Digestion, hormones, acid, and bacteria.

When I was first diagnosed with low gastric acid, I assumed that the acid was needed to physically break down the food, which never quite made sense because protein itself is mildly acidic.  It turns out that I was wrong, and that the primary effects of gastric acid are to denature protein (which a protein loses its shape without losing any of the covalent bonds between amino acids) and to activate digestive enzymes.

[Backing up a step: enzymes are biological catalysts.  Given the right materials, they make chemical reactions happen faster.   But enzymes are not perfectly specific, and can do a lot of damage in the wrong environment.  For example, food enzymes digesting your food is good.  Food enzymes digesting your stomach is bad.  One way to maximize positive effects and minimize negative effects, or simply waste, is to produce the enzyme in an inactive form (known as a  zymogen) that can be activated once the enzyme has moved to the correct environment or the correct raw materials are available.]

There are many digestive enzymes, but the one of interest to me right now is pepsin. Pepsin is one of three primary enzymes that digest protein, and the only one produced in the stomach.  Or rather, the stomach produces it’s zymogen, pepsinogen.  Pepsinogen is useless until it’s turned into pepsin by gastric acid, which is also produced in the stomach (but in a different cell type).  Pepsin can also be inactivated by high concentrations of the products of the reactions it’s catalyzes, a common pattern called a negative feedback loop.
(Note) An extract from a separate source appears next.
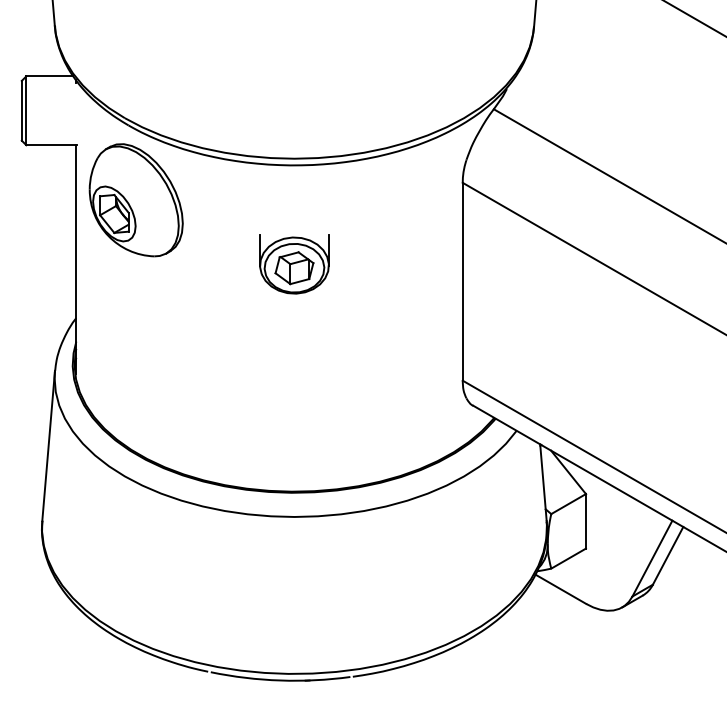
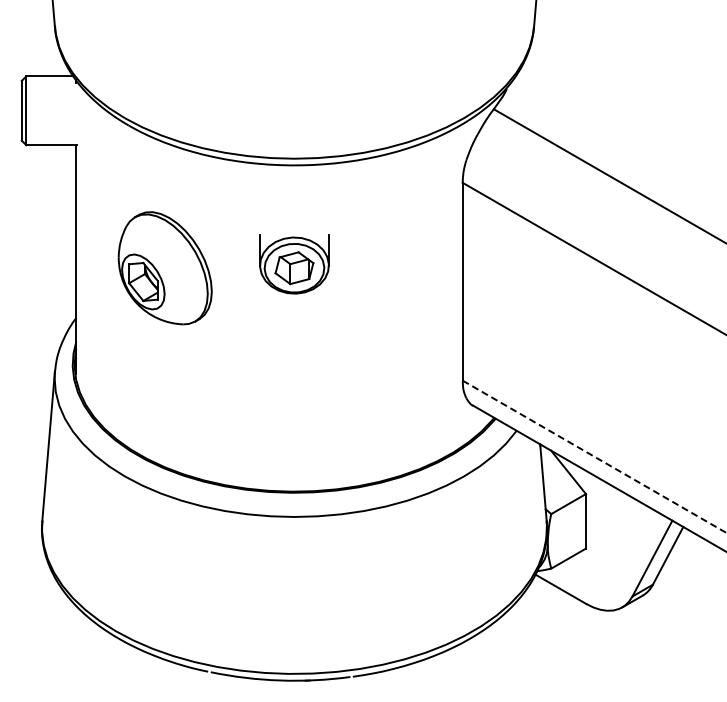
line at (694, 18): present -> none
part at (135, 200) position: (135, 200) -> (164, 268)
line at (595, 457): solid -> dashed
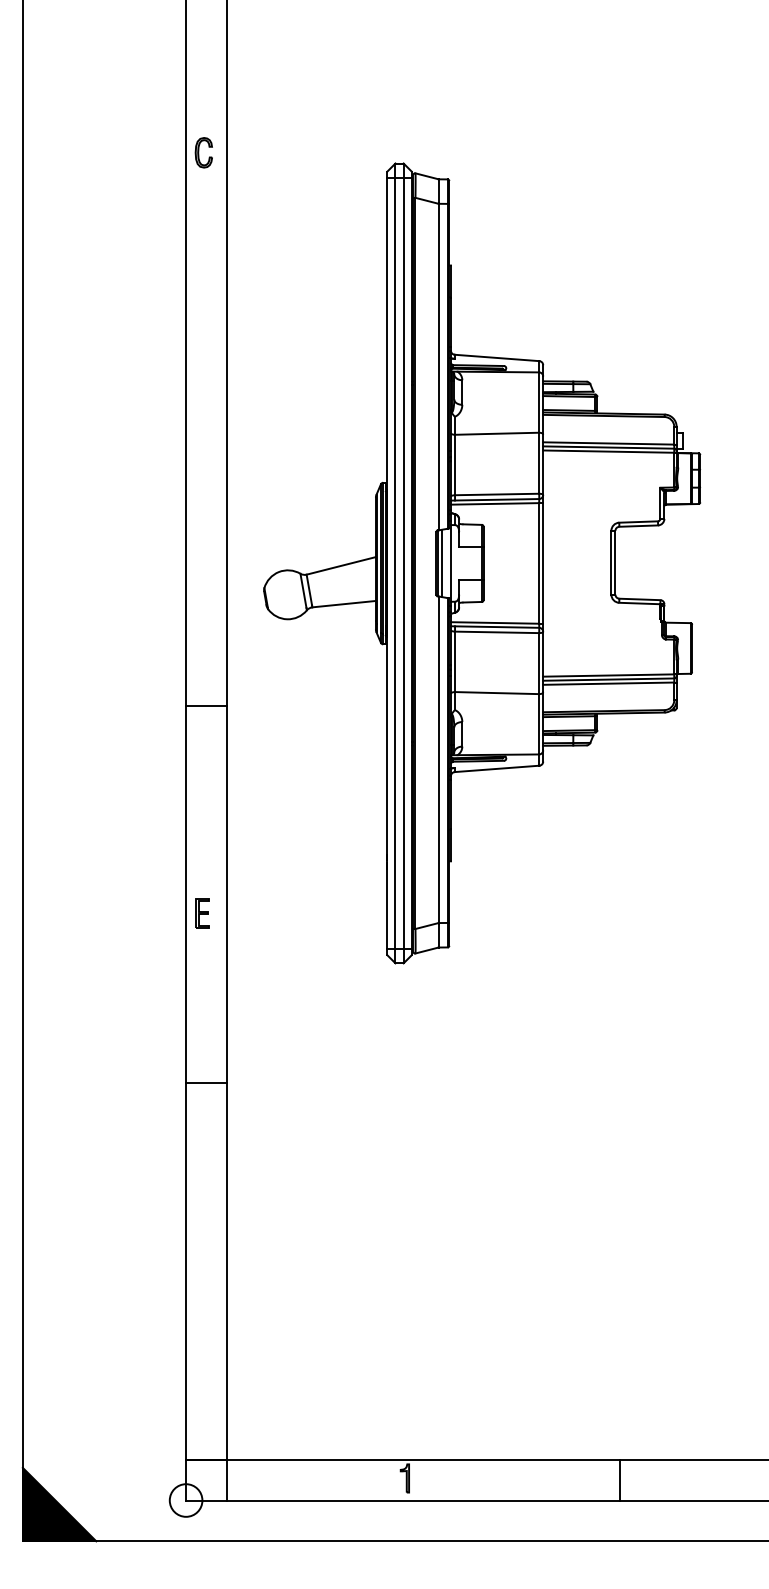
So high gastric pH/low gastric acid inhibits protein digestion by keeping pepsin in its inactive form.  It’s possible that what I have is not low gastric acid but low pepsin levels. All HCl supplements contain significant amounts of pepsin, so that could be why they help.  Digestive enzymes didn’t do me any good until I started HCl, so I don’t think that’s the explanation, but I can’t rule it out with the current data.

Gastric acid production is stimulated by the hormone gastrin (note that this is far from the only effect of gastrin release), which is itself stimulated to production by gastrin-release peptide.  GRP is stimulated to production by “the vagus nerve”, which is technically true but not informative, because nerves are mere messengers, and the real question is who is sending the message.  There is the research pointing to a link between  sensory input and digestive chemicals.  Other research pointing to a link between gastric flora and gastrin (more).  But  the honest answer is that we don’t know.

Which puts the question in good company.  This post barely scratches the surface of  what we know about the chemistry of digestion, and there’s a lot of we don’t know, and that we don’t know we don’t know.